Just-In-Time Learning for Library Research Skills

In this paper we present a project developed to support student research, conducted jointly by The University of Melbourne School of Engineering and The University of Melbourne Library.  Our on-line resource supports students in developing scholarly research skills, providing “anytime-anywhere” support. The resource is currently tailored to students undertaking research projects in Master of Engineering degrees, and is designed to be extendible eventually to cater for other degrees and other disciplines. So far the resource has been released only to selected students, for trial and for formative evaluation, and will be accessible to all research students in the Melbourne School of Engineering from 2015. In this talk, we will outline the structure and content of the resource, discuss major design decisions during development, and will also present the results of our evaluation of how the resource supports student development of library research skills.


Prior to the development of our on-line resource, a librarian would visit each class of 4th and 5th year engineering capstone or research project students to show them some of the more useful library resources, such as how best to use search facilities and how to use databases.  While many students found this library skills lecture useful, not everything could be covered, or absorbed, in a 60 minute lecture, so students were sometimes left with gaps in their knowledge.  More importantly, when students needed to apply the knowledge, often sometime after the lecture, many had forgotten much of what they had learned.  There was also the ubiquitous problem of students who did not attend the lecture, due to other commitments, or because they already had basic library skills and did not realise how much more they could learn.

Other resources such as an extensive collection of Library Subject Research Guides, generic library tours and classes, and the librarians themselves, were made available to these students, but did not seem to fill the gap adequately.
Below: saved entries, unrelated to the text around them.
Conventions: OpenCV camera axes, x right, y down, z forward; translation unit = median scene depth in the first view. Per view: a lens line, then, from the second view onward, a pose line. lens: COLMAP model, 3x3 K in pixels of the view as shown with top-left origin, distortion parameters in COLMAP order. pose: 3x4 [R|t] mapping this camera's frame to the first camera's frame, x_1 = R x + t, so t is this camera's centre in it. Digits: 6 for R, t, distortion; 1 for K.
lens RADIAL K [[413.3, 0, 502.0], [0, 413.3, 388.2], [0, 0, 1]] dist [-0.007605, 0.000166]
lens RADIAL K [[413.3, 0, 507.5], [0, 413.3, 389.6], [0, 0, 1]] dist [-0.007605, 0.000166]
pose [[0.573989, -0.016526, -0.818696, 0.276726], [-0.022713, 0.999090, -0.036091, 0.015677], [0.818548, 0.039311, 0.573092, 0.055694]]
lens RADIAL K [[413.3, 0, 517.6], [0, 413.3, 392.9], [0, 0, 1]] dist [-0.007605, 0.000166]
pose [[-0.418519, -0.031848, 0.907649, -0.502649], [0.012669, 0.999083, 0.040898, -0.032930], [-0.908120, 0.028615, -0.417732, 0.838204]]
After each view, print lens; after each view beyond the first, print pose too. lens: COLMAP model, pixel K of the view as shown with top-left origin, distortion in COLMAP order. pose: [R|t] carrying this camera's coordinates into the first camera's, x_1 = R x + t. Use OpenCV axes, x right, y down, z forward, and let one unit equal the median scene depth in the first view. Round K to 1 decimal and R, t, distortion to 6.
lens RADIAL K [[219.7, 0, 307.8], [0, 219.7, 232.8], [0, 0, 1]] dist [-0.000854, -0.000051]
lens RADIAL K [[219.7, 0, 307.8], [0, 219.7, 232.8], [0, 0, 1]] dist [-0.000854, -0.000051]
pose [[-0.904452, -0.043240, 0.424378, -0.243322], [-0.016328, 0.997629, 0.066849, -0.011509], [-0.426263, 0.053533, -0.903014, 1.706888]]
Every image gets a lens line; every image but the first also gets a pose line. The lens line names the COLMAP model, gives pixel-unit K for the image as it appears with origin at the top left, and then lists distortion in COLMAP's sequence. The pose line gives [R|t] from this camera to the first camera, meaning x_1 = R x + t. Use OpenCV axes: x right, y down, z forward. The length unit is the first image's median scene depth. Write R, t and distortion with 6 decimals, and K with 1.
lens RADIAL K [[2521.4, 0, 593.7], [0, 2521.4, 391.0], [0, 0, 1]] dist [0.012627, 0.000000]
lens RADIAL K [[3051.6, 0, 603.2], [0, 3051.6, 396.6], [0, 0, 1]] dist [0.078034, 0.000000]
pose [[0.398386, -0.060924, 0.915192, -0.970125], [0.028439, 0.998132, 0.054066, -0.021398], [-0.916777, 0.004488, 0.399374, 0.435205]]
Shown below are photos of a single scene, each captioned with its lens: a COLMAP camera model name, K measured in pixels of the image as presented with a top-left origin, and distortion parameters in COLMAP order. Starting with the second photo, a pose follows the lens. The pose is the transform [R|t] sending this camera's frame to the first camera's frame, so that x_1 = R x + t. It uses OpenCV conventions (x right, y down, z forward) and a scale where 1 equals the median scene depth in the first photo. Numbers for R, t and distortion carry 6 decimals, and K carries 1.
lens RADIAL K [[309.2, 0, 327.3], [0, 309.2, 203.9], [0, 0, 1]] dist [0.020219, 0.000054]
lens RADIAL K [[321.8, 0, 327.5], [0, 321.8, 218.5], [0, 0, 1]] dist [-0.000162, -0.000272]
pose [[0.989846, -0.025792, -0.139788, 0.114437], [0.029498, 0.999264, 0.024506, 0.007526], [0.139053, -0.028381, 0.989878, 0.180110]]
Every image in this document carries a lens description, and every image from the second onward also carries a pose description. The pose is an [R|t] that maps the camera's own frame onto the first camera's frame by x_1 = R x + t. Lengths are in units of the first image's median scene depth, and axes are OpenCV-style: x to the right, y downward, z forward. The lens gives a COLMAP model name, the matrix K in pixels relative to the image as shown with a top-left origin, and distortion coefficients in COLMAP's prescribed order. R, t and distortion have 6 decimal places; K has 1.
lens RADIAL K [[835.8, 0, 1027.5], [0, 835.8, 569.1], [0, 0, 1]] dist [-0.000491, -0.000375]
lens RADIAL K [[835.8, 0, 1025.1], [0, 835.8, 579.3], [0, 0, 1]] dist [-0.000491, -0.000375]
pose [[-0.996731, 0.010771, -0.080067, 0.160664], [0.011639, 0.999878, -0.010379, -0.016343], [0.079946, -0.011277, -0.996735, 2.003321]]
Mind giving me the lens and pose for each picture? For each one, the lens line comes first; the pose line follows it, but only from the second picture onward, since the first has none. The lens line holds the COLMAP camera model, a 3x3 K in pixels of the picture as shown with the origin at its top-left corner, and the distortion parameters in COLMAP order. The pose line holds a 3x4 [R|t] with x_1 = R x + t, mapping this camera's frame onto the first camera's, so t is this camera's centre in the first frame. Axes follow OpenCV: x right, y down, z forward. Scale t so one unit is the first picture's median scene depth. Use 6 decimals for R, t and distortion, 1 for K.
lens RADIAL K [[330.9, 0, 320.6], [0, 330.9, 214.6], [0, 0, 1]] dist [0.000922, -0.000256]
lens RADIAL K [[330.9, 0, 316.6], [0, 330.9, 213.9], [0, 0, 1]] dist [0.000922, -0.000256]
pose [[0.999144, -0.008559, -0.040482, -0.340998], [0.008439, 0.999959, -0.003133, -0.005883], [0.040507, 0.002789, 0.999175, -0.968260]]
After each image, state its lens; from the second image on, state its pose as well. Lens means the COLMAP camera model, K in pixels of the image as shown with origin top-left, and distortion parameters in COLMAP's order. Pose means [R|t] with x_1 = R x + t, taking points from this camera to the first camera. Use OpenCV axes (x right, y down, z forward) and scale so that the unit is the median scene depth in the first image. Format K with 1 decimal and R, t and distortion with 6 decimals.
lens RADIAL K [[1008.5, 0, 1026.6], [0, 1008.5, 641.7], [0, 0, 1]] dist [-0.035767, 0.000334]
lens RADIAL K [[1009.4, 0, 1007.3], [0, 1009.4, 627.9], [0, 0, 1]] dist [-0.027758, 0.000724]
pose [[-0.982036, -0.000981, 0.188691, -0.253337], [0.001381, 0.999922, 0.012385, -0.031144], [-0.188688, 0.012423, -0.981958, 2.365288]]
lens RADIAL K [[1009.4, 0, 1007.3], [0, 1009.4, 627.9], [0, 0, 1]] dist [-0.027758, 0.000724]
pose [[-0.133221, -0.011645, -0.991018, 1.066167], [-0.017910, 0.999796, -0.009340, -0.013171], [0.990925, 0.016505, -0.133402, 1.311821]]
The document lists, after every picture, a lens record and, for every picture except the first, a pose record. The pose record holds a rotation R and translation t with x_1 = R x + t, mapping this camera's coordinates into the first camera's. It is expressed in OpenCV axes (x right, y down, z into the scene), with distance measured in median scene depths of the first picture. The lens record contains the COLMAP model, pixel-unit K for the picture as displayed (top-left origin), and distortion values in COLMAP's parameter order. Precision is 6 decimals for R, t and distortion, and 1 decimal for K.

Development of the On-Line Library Research Skills Resource

Our starting point for this project was the hypothesis that an integrated, on-line resource would provide better for support for beginning research students in using the library for their research projects.   Since students learn readily most when the material is most relevant to them, and given that this moment varies time from student to student, depending on their particular project, their rate of progression, and their starting level of skills, a resource that is accessible on demand, “anywhere, anytime”, seemed like a good idea.

The on-line resource we have developed aims to provide instruction when the student needs it.  This integrated resource is structured around a framework of instructional text with embedded multimedia facilities to provide engaging, interactive context.  Self-assessment quizzes with immediate feedback and suggestions for applying the content of each learning component to the students’ own research topic are also key features.  The resource is delivered through the university’s Learning Management System BlackboardTM, which is available on mobile devices as well as stationary platforms, when and where the student needs it.

Components of the resource we have developed include:

  • Stand-alone modules on different topics. Student can either work through the modules sequentially or access those they feel would be most useful to them at any given point in time.
  • Text with embedded interactive exercises, such as typing in keywords and Boolean operators, without leaving the module, and seeing from the results how different operators narrow or broaden a search.
  • Comparison of various resources and approaches, e.g. specific databases vs. Google Scholar.
  • Links to carefully selected resources and information.
  • Examples, used liberally to clarify exposition.
  • Images, used to engage interest and to clarify concepts.
  • Videos, used for both engagements and expository purposes. In some of these videos postgraduate engineering students demonstrate their own personal tips and discuss their value.
  • Direct access to the library live chat-line, a popular resource where librarians from the University of Melbourne library answer students’ questions in real time.
  • A catalogue of relevant resources available in the library, grouped by discipline.
  • Self-assessment quizzes, with immediate feedback.
  • Exercises designed to guide the student in applying their new skills directly to their own research project.


Formative assessment of our library research skills resource has been carried out using survey data, written comments, and interviews with selected students, and the results have already been incorporated into the design.

With our first general roll-out of the resource to all students, at the start of 2015, we will be conducting summative assessment, using this larger, unselected cohort. We will assess which parts of the resource are most frequently accessed from the embedded statistics that are a feature of BlackboardTM.   Additionally, we will use survey instruments, supplemented by focus group discussions, to obtain subjective assessments from students of what they found most (or least) useful and why, and their suggestions for further development.

Linda Stern, Peta Humphreys and Craig Patterson
University of Melbourne


The presentation at Theta 2015 will include:

• A demonstration of the on-line resource and its facilities, with emphasis on some of its more unusual features and discussion of key design decisions.

• Preliminary analysis of the effectiveness of the online resource in supporting the development of library research skills, based on:

o Usage statistics

o Student responses obtained from anonymous student surveys and focus group discussions with volunteers.

We will also forecast the next steps in the project, which will include specific expansion for students in the Master of Engineering, and possibilities for generalising the resource to encompass disciplines outside of engineering.


We are grateful to the University of Melbourne for funding in 2014 through the Learning and Teaching Initiatives scheme of the Office of the Deputy Vice-Chancellor (Academic).